Records from a data collection
#####
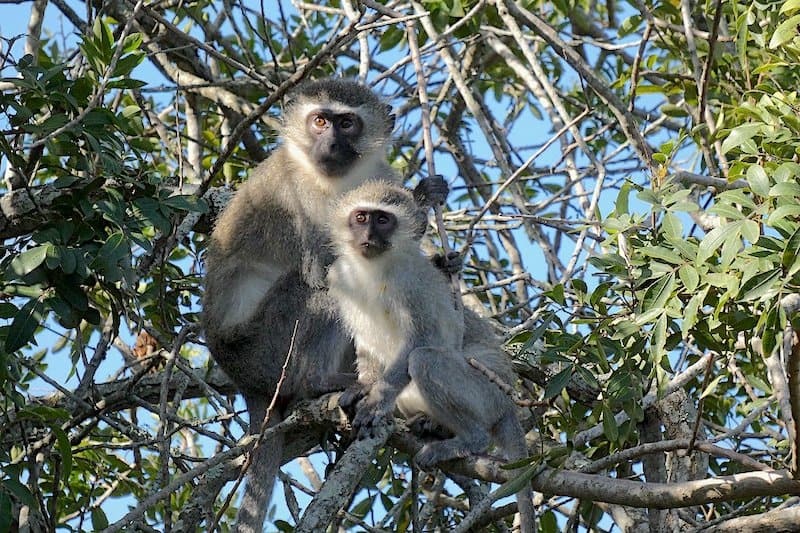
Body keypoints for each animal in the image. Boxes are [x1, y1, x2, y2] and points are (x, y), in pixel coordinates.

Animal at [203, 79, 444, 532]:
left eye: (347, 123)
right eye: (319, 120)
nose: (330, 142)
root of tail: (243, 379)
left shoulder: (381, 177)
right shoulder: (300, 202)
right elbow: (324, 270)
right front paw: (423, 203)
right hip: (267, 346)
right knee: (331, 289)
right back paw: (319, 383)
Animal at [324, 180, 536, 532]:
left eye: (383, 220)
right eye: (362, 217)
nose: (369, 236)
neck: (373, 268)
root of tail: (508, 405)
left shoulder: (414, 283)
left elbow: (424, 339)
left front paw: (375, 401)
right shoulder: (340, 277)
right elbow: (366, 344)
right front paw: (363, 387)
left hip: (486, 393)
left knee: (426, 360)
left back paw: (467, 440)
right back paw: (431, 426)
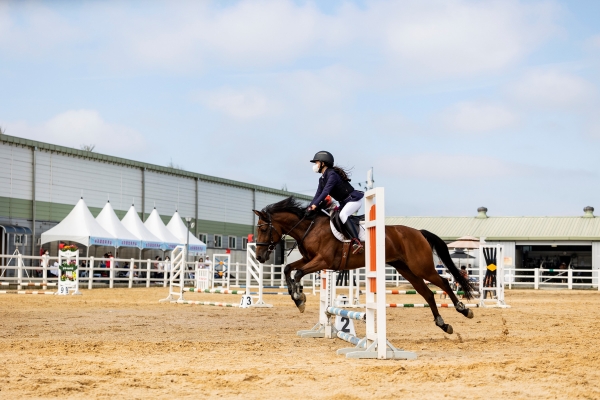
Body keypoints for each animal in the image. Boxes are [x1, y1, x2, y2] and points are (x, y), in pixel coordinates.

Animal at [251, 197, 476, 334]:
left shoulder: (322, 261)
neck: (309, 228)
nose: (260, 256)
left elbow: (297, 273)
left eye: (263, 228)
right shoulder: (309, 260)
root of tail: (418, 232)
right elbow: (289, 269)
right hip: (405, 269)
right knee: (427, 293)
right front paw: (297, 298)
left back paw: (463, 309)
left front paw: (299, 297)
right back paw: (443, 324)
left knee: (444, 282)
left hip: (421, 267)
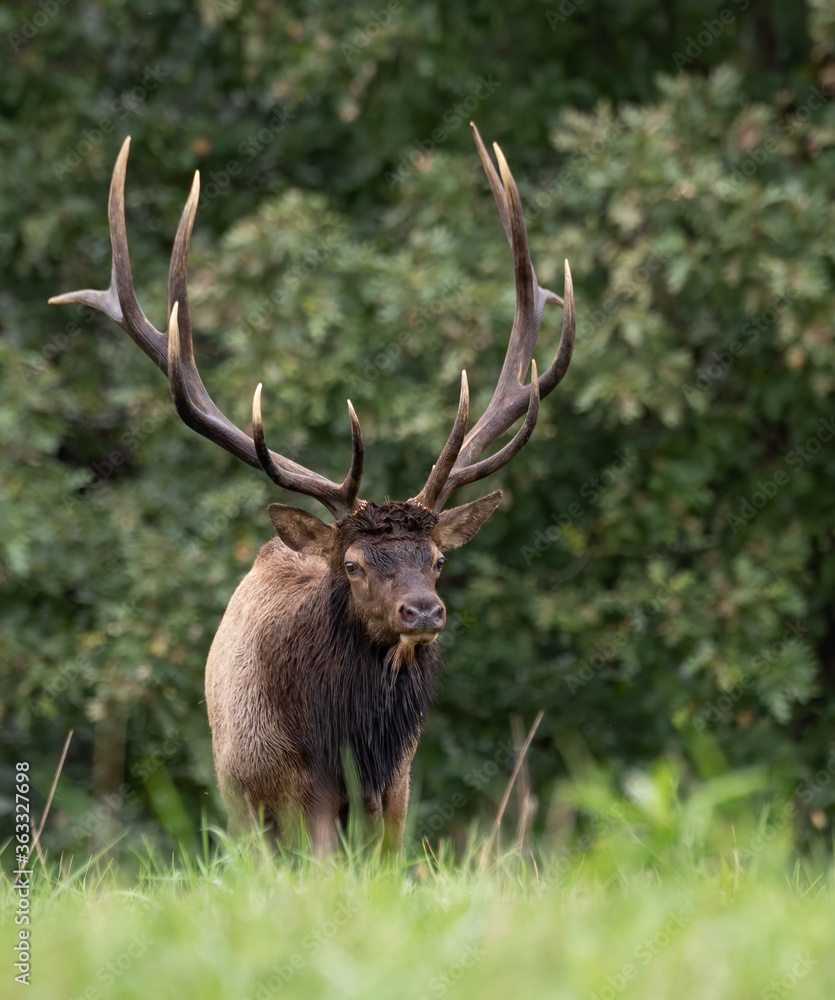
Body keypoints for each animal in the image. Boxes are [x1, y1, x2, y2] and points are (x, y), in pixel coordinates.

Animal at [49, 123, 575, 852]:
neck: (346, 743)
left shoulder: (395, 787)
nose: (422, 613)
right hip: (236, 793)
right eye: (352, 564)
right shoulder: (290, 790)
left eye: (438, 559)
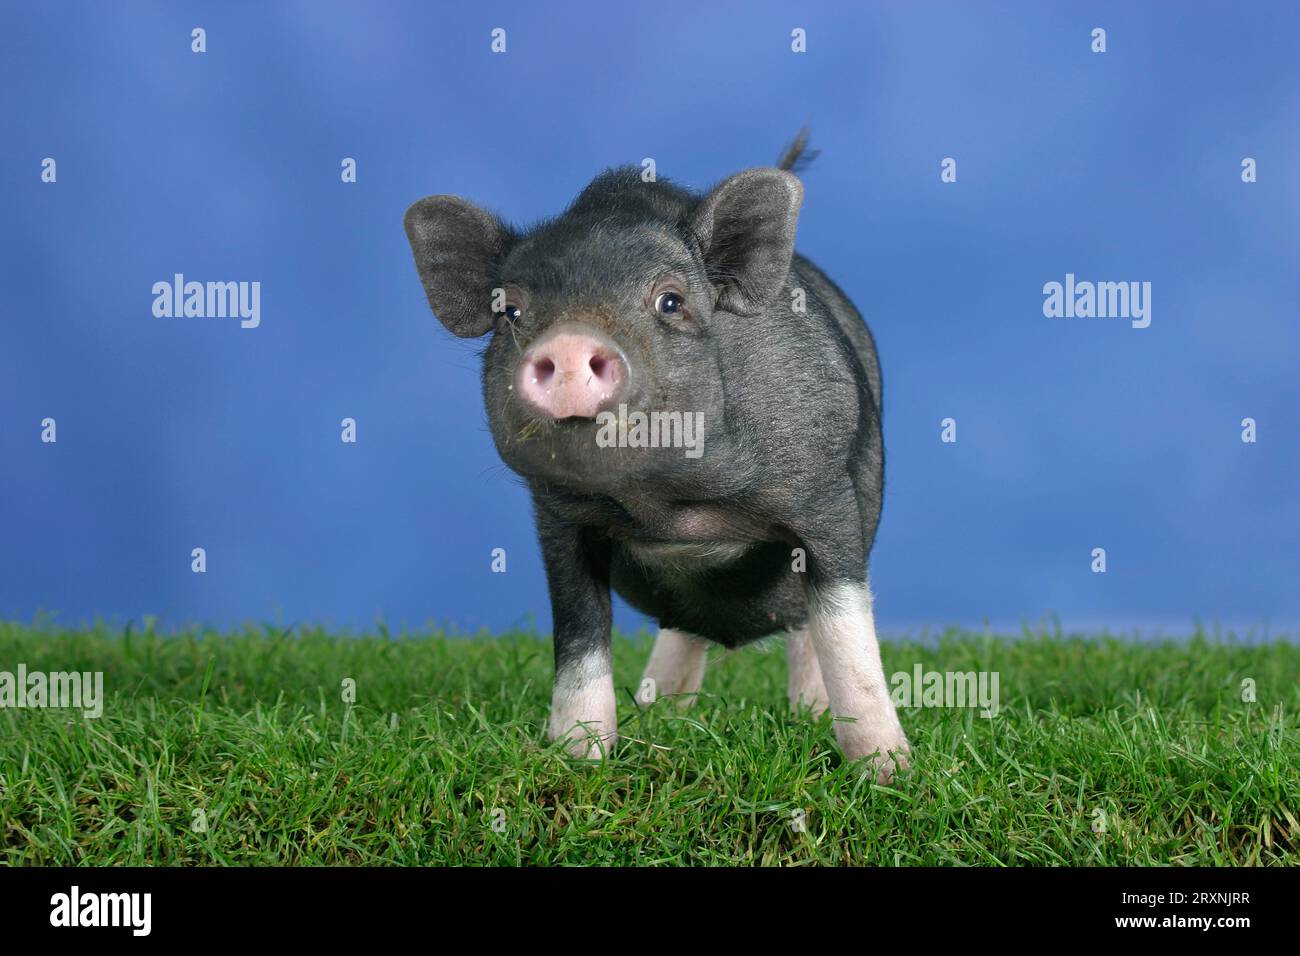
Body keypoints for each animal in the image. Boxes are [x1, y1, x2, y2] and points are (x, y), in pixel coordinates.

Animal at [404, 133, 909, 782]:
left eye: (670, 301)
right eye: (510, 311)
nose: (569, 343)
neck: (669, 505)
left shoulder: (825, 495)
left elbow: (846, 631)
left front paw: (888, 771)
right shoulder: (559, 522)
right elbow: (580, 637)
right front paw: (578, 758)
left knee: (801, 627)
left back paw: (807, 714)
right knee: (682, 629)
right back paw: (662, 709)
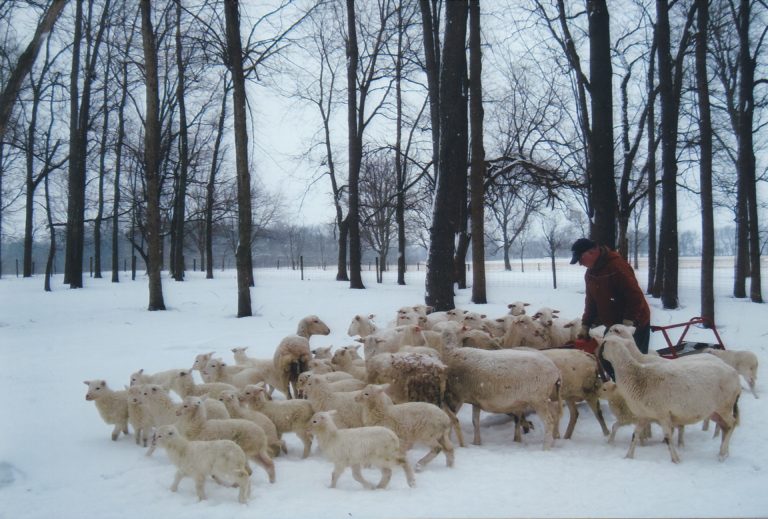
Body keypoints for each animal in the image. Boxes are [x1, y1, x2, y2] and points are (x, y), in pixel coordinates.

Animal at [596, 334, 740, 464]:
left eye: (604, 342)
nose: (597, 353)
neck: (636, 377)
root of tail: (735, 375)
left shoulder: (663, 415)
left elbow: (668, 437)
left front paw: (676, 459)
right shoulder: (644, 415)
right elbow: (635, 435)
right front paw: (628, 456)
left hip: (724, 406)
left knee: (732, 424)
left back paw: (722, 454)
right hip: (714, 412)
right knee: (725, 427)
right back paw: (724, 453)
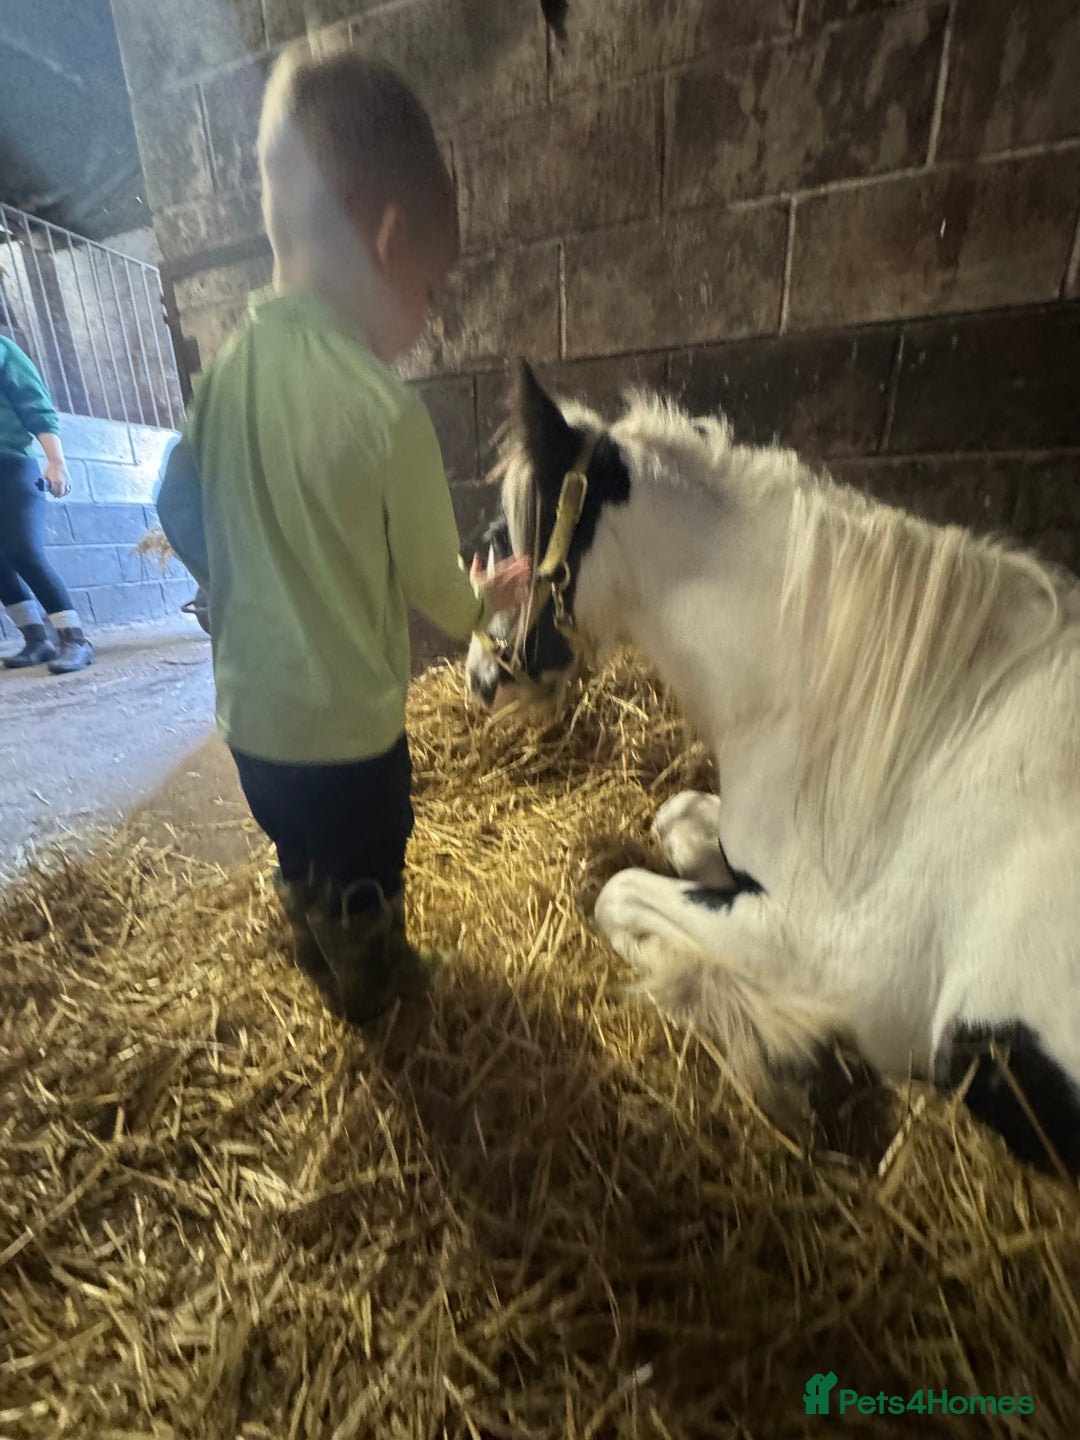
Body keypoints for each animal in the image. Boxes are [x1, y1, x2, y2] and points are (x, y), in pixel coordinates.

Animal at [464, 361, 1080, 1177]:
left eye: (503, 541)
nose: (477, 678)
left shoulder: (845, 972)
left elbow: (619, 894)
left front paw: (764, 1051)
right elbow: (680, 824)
#####
[AIM OF THE TASK]
What is needed is the number of lines in these entries that include the word "root"; please give it alone.

[TASK RESULT]
4